Predicting the success

By | Science & Technology
Tennis player.Credit@capitaltennis.net

Research in sports science may have identified the factors necessary for sporting success, particularly in tennis. Understanding the anticipation ability of a player may be a decisive ingredient in developing exceptional young tennis players.

With the culmination of the Australian open and the relative success of British tennis players in the tournament, fans or apprentices may be interested in why particular stars achieve great heights and what the essential factors are in this achievement. With the help of sports science, which attempts to explain how specific actions and perceptions may be produced with greater precision by some professional athletes, these factors may be elucidated. Research has focused on the importance of mental abilities as well as physical capacity and how these are combined, this inherent complexity may vary in all athletes and the cumulative intelligence of the player may be the principal ingredient in sporting talent.

One element of this intelligence and an important mental capacity is anticipation, which is synonymous with reactivity, desire, hope, expectation and prediction. Being an abstract concept, defining and quantifying anticipation is often challenging. This ability has been shown to predict the success of athletes of many sports including tennis, soccer, badminton and baseball. In tennis, a player’s anticipation has been associated with the level of skill an individual possesses, suggesting a further synonymous relationship. Anticipation may consist of many corresponding abilities.

Research by Triolet and colleagues set out to quantify the ability of anticipation using video technology to record the players’ time taken to respond to an opponent’s ball stroke. Using data from a total of 3000 situations by players ranked in the world’s top 20, the success of the player’s actions depended on many factors. With anticipation in tennis being constrained by court dimensions and uncertain information from unpredictable opponents, the decisions made by individual players vary in potency. The research shows how anticipation behaviour is present for 6-13% of a tennis match, only appearing when an opponent has a distinct tactical advantage.

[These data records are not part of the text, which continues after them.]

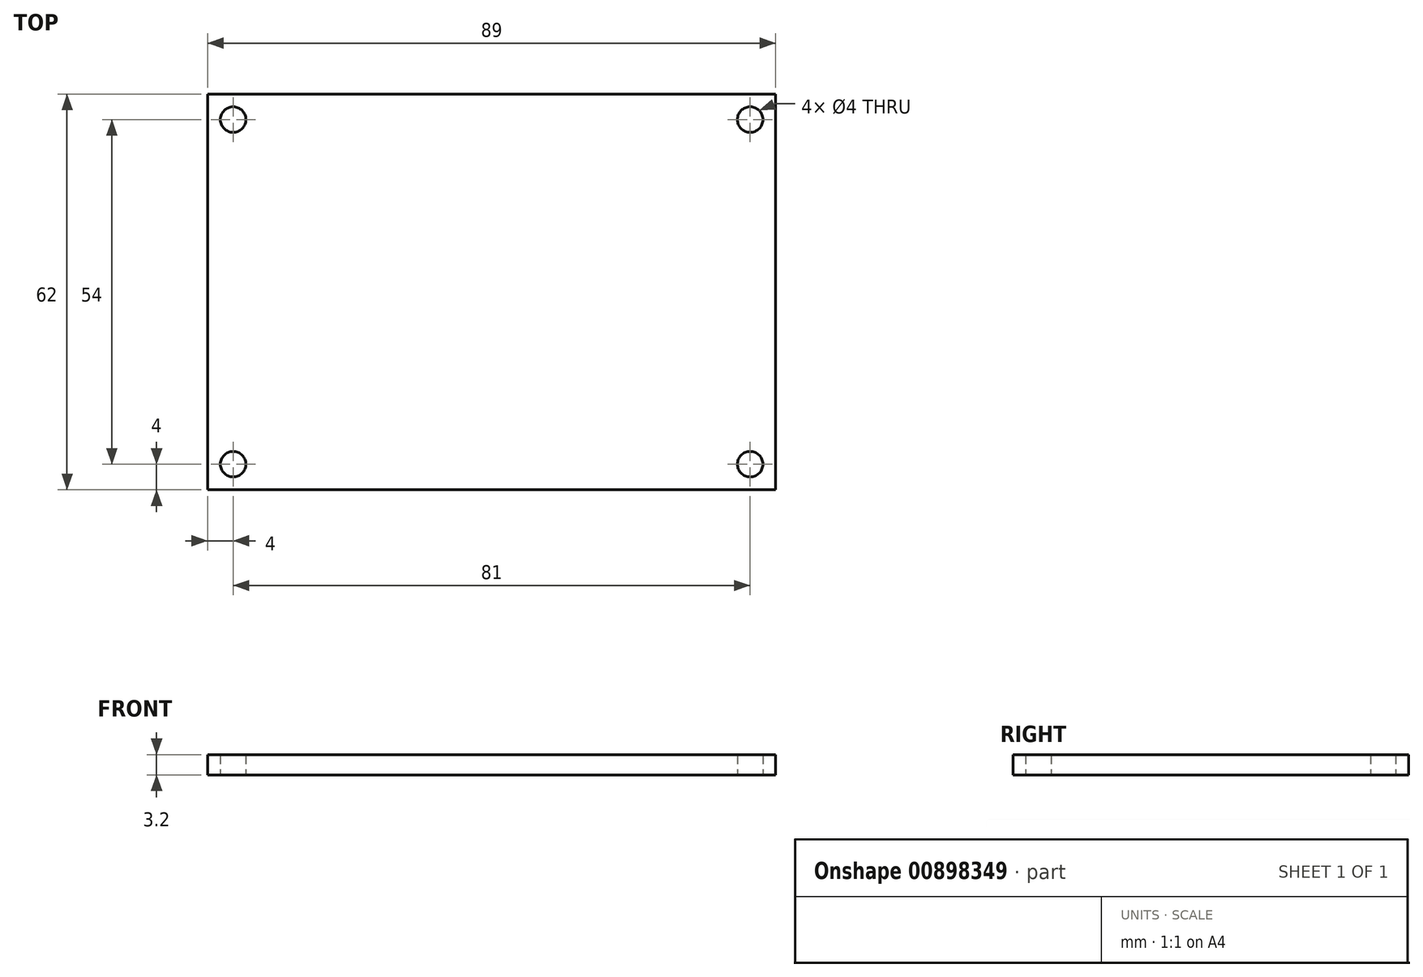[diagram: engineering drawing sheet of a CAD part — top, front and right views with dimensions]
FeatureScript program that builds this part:
annotation { "Feature Type Name" : "Feature", "Feature Type Description" : "" }
export const myFeature = defineFeature(function(context is Context, id is Id, definition is map)
    precondition{}
    {
        {
            var Q0;
            Q0=qCreatedBy(makeId("Top.planeOp"),FACE);
            var sketch = newSketch(context, id + "F0", { "sketchPlane" : qUnion([Q0])});
            skLineSegment(sketch, "E0.bottom", {"start": v(44.5, -31) * mm, "end": v(-44.5, -31) * mm});
            skLineSegment(sketch, "E0.top", {"start": v(44.5, 31) * mm, "end": v(-44.5, 31) * mm});
            skLineSegment(sketch, "E0.left", {"start": v(44.5, -31) * mm, "end": v(44.5, 31) * mm});
            skLineSegment(sketch, "E0.right", {"start": v(-44.5, -31) * mm, "end": v(-44.5, 31) * mm});
            skPoint(sketch, "E0.middle", {"position": v(0, 0) * mm});
            skCircle(sketch, "E1", {"center": v(-40.5, 27) * mm, "radius": 2 * mm});
            skCircle(sketch, "E2.MirrorC", {"center": v(40.5, 27) * mm, "radius": 2 * mm});
            skCircle(sketch, "E3.MirrorC", {"center": v(40.5, -27) * mm, "radius": 2 * mm});
            skCircle(sketch, "E4.MirrorC", {"center": v(-40.5, -27) * mm, "radius": 2 * mm});
            skSolve(sketch);
        }
        {
            var Q0;
            Q0=makeQuery(id+"F0.imprint","IMPRINT",FACE,{"disambiguationData":[TD([[makeQuery(id+"F0.imprint","IMPRINT",EDGE,{"derivedFrom":sQuery(id+"F0.wireOp",EDGE,"E0.bottom")}),-1.0]])]});
            extrude(context, id + "F1", {"entities" : qUnion([Q0]), "depth" : 3.2 * mm, "offsetDistance" : 25 * mm});
        }
    });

With a short reaction time needing an individual to make very fast calculations, professional player’s may have shorter visuo-motor delays than novices. In general a decrease in accuracy was seen when a response time was shorter than 140 ms on average. Howarth and colleagues previously showed how skilled players initiated a response around 112.5 ms following an opponent’s ball stroke and lesser skilled player’s on average around 363 ms. Skilled player’s have been shown to be able to anticipate the return of the ball making a more accurate decision at around 87.5 ms before the ball is actually struck in comparison to unskilled players who responded 163 ms after the stroke.

Other research suggests expert player’s may use tactical intelligence involving strategic, positional or probabilistic knowledge. A delayed response in relation to an absence of tactical information may allow players to disguise shots more effectively. How an individual reads information from another player’s posture and also deceives the other, are additionally important factors.

Unsuccessful players tend to cover shorter distance, spend more time in defensive situations and relative zones although move quicker, using more energy. Winners of tennis games often restrain the other player into following a defensive strategy restricting response options, interestingly, a difference between the type of shot or the frequency of these shots played throughout matches between players is far from apparent. The type of surface also influences the strategy a player may use. This demonstrates how the strategy, anticipation and accuracy of response are some of the key elements in tennis sporting success.

Given the significant importance of cognitive factors in tennis and sporting success, it may be of interest to up and coming tennis player’s that these factors may be trained. Research suggests developing anticipation skills may be achieved through perceptual training as well as perception action training; enhancing the ability to pick up on subtle cues. The overall research demonstrates how understanding successful professional tennis players may help to breed young stars.

Why do certain tennis players have higher levels of anticipation?